[What is needed]:
Go through the following data and transcribe exactly the stretch of lines from the one holding "Imagine being 19" to the one holding "To hear from", both included.

[Dataset items]
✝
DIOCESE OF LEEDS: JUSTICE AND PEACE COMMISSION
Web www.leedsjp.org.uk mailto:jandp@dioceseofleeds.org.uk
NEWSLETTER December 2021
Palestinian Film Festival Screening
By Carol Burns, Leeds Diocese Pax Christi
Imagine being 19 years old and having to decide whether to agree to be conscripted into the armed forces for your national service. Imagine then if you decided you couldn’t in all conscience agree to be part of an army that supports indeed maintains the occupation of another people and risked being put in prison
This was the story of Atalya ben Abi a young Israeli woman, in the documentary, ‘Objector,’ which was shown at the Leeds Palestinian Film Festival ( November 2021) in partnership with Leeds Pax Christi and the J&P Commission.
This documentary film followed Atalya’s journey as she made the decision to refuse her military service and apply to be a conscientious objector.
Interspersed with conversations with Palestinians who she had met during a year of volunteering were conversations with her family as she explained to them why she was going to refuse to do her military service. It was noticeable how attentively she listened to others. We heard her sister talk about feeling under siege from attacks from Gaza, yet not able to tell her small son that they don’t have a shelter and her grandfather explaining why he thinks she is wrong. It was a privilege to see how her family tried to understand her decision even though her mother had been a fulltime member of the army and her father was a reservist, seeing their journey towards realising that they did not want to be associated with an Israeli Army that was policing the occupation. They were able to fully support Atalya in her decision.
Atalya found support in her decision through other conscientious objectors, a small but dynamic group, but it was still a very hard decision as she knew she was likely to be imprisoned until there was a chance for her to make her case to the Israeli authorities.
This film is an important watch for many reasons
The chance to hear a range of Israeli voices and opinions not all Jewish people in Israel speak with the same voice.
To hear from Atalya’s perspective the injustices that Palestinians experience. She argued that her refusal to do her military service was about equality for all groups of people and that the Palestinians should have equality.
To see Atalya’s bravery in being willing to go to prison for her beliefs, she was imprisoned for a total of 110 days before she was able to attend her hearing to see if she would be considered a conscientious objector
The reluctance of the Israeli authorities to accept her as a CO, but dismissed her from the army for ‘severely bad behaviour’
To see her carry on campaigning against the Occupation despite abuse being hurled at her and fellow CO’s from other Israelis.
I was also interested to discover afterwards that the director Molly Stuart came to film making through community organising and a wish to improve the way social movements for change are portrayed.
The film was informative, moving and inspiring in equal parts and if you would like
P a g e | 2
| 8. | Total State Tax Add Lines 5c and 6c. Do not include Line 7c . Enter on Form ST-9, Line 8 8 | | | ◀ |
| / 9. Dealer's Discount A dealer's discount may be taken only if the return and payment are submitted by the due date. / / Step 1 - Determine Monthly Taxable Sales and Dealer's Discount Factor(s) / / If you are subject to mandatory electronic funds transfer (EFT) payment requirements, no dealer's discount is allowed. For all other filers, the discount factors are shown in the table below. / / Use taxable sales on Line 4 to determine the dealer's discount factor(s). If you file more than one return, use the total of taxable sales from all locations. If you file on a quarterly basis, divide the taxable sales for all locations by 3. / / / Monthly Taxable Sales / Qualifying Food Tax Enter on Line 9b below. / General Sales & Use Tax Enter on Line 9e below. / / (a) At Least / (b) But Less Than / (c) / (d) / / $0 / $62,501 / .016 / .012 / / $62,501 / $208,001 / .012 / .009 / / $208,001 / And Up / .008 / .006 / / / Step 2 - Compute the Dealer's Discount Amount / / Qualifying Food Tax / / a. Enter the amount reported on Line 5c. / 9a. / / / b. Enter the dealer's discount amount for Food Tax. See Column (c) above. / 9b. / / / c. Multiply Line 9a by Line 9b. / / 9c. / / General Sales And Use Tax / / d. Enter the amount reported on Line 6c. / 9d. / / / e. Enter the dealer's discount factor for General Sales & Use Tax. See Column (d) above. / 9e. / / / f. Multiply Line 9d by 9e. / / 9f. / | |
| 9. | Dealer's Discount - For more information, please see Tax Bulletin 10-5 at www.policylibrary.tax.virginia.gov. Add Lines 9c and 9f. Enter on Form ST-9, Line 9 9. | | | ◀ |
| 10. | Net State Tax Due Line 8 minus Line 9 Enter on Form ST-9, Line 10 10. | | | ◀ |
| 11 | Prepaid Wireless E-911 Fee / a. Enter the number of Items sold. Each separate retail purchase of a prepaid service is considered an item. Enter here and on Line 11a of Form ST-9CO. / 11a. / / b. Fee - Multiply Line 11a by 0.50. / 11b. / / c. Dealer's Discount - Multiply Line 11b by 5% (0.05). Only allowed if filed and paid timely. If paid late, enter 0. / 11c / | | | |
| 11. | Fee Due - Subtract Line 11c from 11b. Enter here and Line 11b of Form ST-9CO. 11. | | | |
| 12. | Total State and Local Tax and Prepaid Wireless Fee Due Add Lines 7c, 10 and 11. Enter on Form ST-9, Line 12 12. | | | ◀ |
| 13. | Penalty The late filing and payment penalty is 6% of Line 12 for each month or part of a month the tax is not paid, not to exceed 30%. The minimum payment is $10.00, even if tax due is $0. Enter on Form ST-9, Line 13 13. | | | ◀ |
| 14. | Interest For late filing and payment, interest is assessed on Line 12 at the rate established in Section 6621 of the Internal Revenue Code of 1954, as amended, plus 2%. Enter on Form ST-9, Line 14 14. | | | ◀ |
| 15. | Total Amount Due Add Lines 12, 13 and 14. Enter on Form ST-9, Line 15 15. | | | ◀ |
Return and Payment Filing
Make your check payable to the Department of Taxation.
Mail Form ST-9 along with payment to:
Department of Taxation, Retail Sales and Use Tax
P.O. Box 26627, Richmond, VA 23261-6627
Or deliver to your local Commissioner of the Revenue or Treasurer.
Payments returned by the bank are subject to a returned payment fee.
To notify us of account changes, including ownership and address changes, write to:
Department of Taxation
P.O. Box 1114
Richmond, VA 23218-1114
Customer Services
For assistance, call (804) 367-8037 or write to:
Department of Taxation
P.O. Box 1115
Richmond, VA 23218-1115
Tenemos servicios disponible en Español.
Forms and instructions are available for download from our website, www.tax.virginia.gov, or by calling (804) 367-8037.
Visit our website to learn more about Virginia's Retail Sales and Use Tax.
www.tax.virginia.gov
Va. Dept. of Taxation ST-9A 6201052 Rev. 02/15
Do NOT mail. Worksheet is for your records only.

[Output for this exercise]:
Imagine being 19 years old and having to decide whether to agree to be conscripted into the armed forces for your national service. Imagine then if you decided you couldn’t in all conscience agree to be part of an army that supports indeed maintains the occupation of another people and risked being put in prison
This was the story of Atalya ben Abi a young Israeli woman, in the documentary, ‘Objector,’ which was shown at the Leeds Palestinian Film Festival ( November 2021) in partnership with Leeds Pax Christi and the J&P Commission.
This documentary film followed Atalya’s journey as she made the decision to refuse her military service and apply to be a conscientious objector.
Interspersed with conversations with Palestinians who she had met during a year of volunteering were conversations with her family as she explained to them why she was going to refuse to do her military service. It was noticeable how attentively she listened to others. We heard her sister talk about feeling under siege from attacks from Gaza, yet not able to tell her small son that they don’t have a shelter and her grandfather explaining why he thinks she is wrong. It was a privilege to see how her family tried to understand her decision even though her mother had been a fulltime member of the army and her father was a reservist, seeing their journey towards realising that they did not want to be associated with an Israeli Army that was policing the occupation. They were able to fully support Atalya in her decision.
Atalya found support in her decision through other conscientious objectors, a small but dynamic group, but it was still a very hard decision as she knew she was likely to be imprisoned until there was a chance for her to make her case to the Israeli authorities.
This film is an important watch for many reasons
The chance to hear a range of Israeli voices and opinions not all Jewish people in Israel speak with the same voice.
To hear from Atalya’s perspective the injustices that Palestinians experience. She argued that her refusal to do her military service was about equality for all groups of people and that the Palestinians should have equality.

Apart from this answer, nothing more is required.